The MPs together with the United Nations Population Fund (UNFPA) is in Arua to raise awareness on teenage pregnancies.

“The problem has a very strong connection with poverty, and, soldiers being salary earners, they easily lure girls from poverty stricken families in our communities,” Anziku said.

But the resident district commissioner (RDC) Nahori Oya Awua blamed the problem on poor parenting.



“Parents don’t care about their children, because they are poor, they leave their girls to enjoy themselves with the soldiers,” Awua said.

Last year, more than 9,000 deliveries were recorded from child mothers and an infant mortality rate of 43 deaths per 1,000 live births. Furthermore, 64 children of every 1,000 lives die before the age of five years.

SCHOOL DROPOUTS

The high cases of teenage pregnancies in the district is forcing more girls out of school. According to the district education officer, Marino Acia, only 42 per cent of the girls that enrolled for school in 2011 completed primary seven last year.

Besides poverty at the household level, Acia blames the problem to substance abuse, noting that some girls start consuming alcohol at a young age.

“So many young girls hang out late in the night in trading centres where they get involved with older boys and men in disco halls and bars,” Acia said.
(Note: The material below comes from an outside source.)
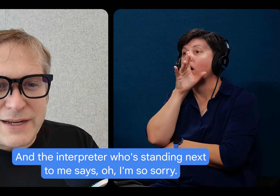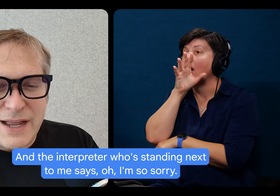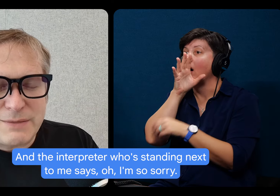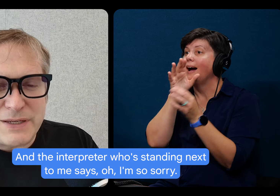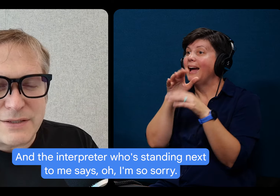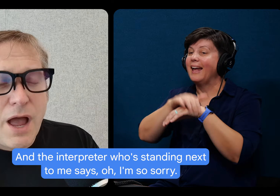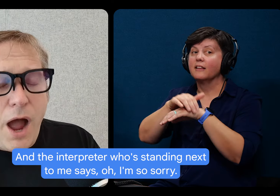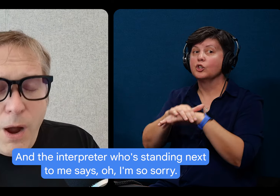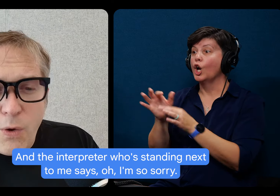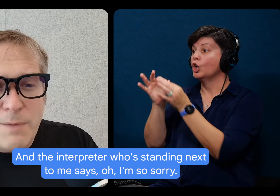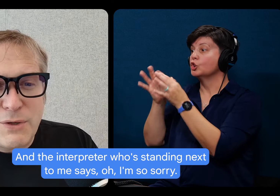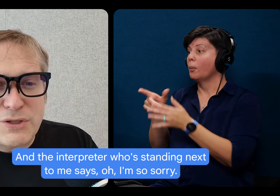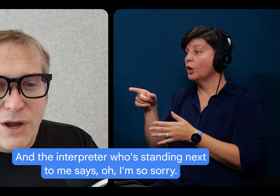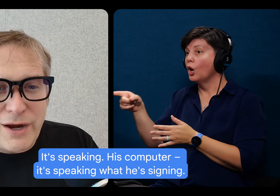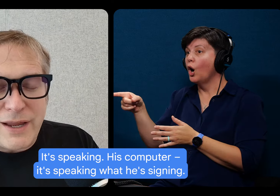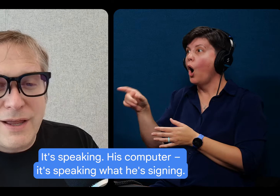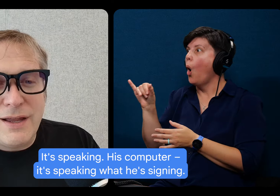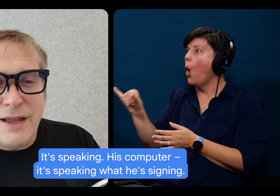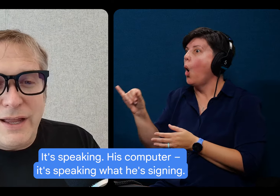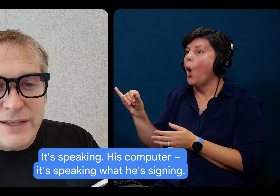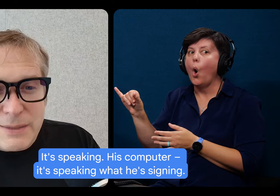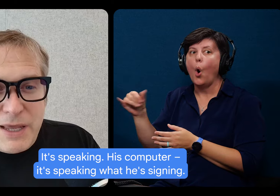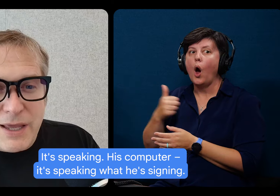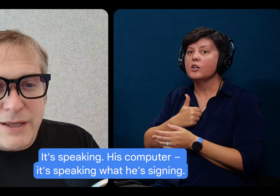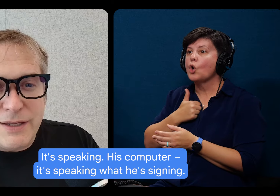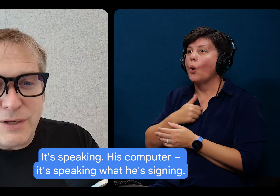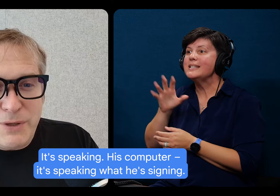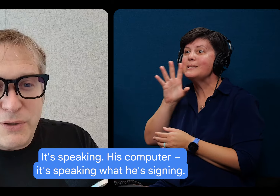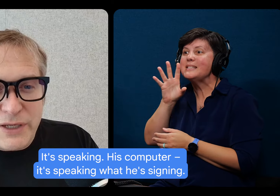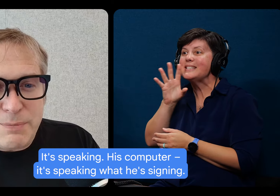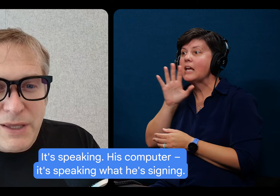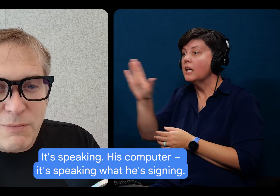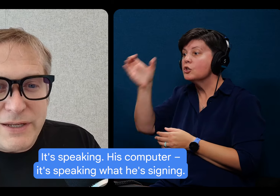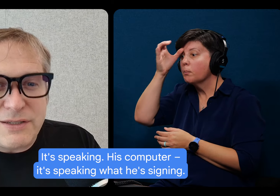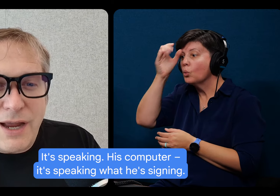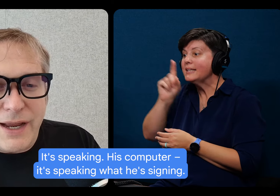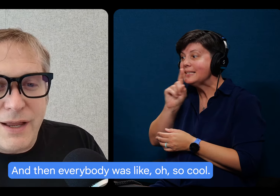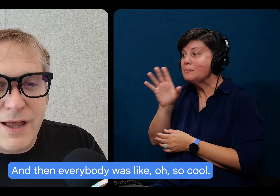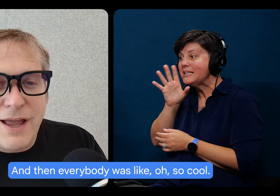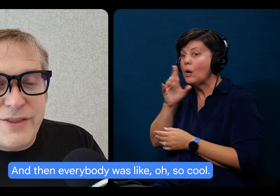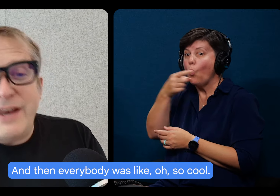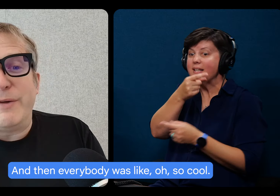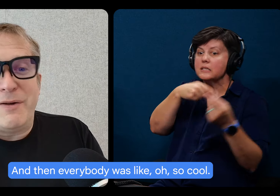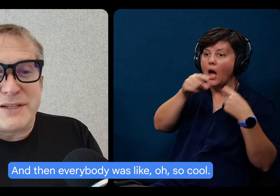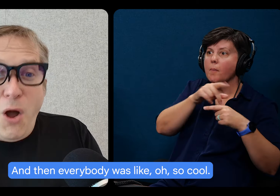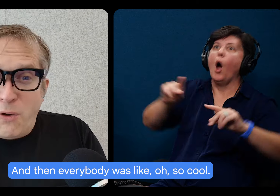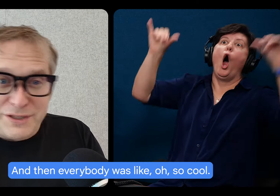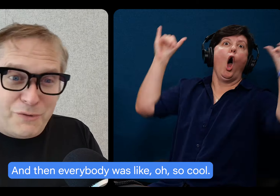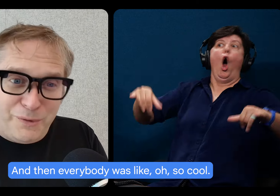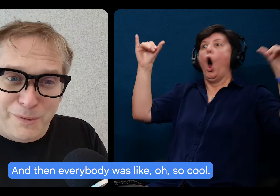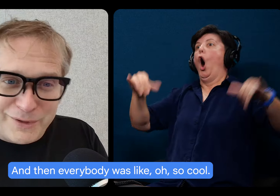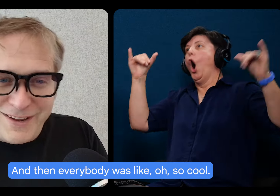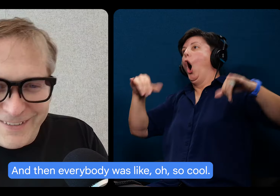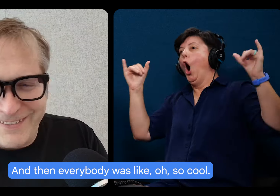who's standing next to me says, Oh, I'm so sorry. It's speaking his computer. It's speaking what he's signing. And then everybody was like, Oh,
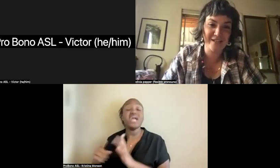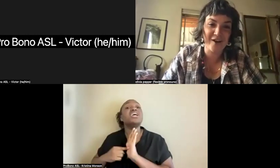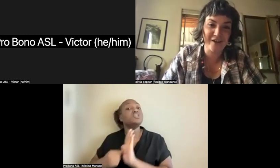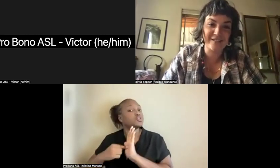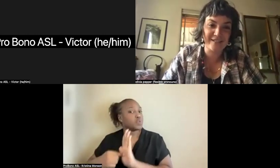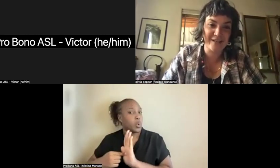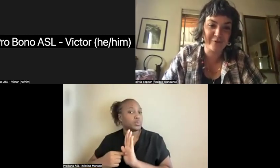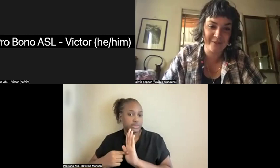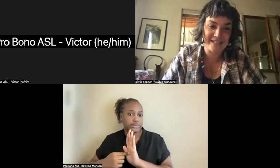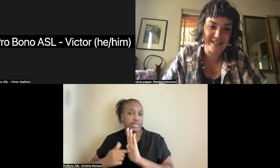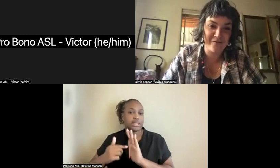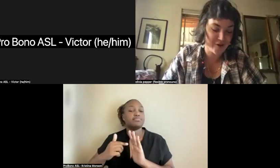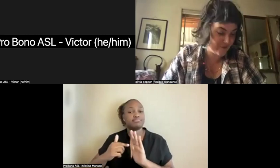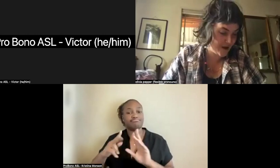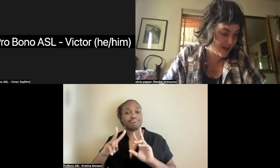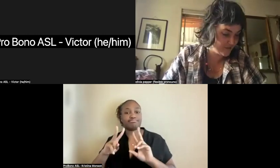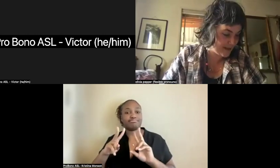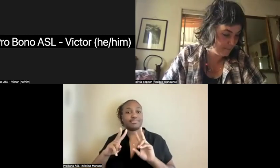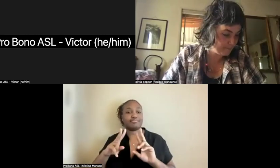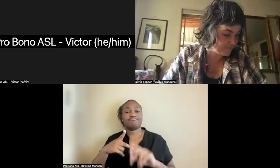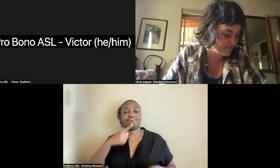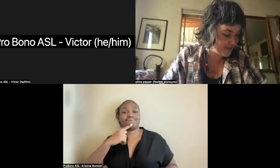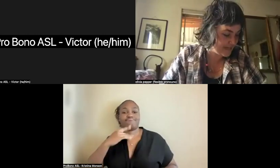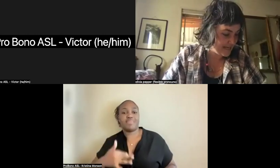see Carrington's influence in that very, very heavily.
At Oriajin primary school in Katrini sub-county, for instance, a total of 15 cases of dropouts have been recorded over the past three years, all related to pregnancies.

“There is lack of support from parents which forces the girls to follow men with money,” Caroline Tiperu, the school’s senior woman teacher told The Observer.
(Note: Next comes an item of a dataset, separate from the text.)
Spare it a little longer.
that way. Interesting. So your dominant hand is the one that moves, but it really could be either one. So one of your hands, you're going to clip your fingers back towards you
But the area also has a high number of orphaned children who easily get lured by men who promise to give them a better living. The 2016 Uganda Demographic and Health Survey lists Arua as one of the districts with poor reproductive indicators.

In spite of this, the district was allocated a paltry Shs 8 million for reproductive health programs.

“This issue is a time bomb that the government is not paying attention to, we want these issues to be streamlined in the ongoing development agenda,” Musa Wamala, the coordinator of Uganda Parliamentarians Forum on Food Security, Population and Development said.

Awua, however, argues that Arua’s problem is worsened by the leadership’s lack of courage to enforce laws.

“There is a weakness in enforcing the law because of politics, our politics seems to be fearing the youths because their population is very high, so, some leaders fear annoying them because they are capable of voting out the leaders,” Awua said.